### Exercise instructions
Copy the following data line for line, keeping every word and line break the same.

### Data to examine
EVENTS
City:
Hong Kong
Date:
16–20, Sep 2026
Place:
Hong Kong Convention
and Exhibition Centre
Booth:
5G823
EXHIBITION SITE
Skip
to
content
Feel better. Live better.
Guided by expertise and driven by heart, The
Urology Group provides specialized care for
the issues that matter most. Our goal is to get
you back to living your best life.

### Written response
EVENTS
City:
Hong Kong
Date:
16–20, Sep 2026
Place:
Hong Kong Convention
and Exhibition Centre
Booth:
5G823
EXHIBITION SITE
Skip
to
content
Feel better. Live better.
Guided by expertise and driven by heart, The
Urology Group provides specialized care for
the issues that matter most. Our goal is to get
you back to living your best life.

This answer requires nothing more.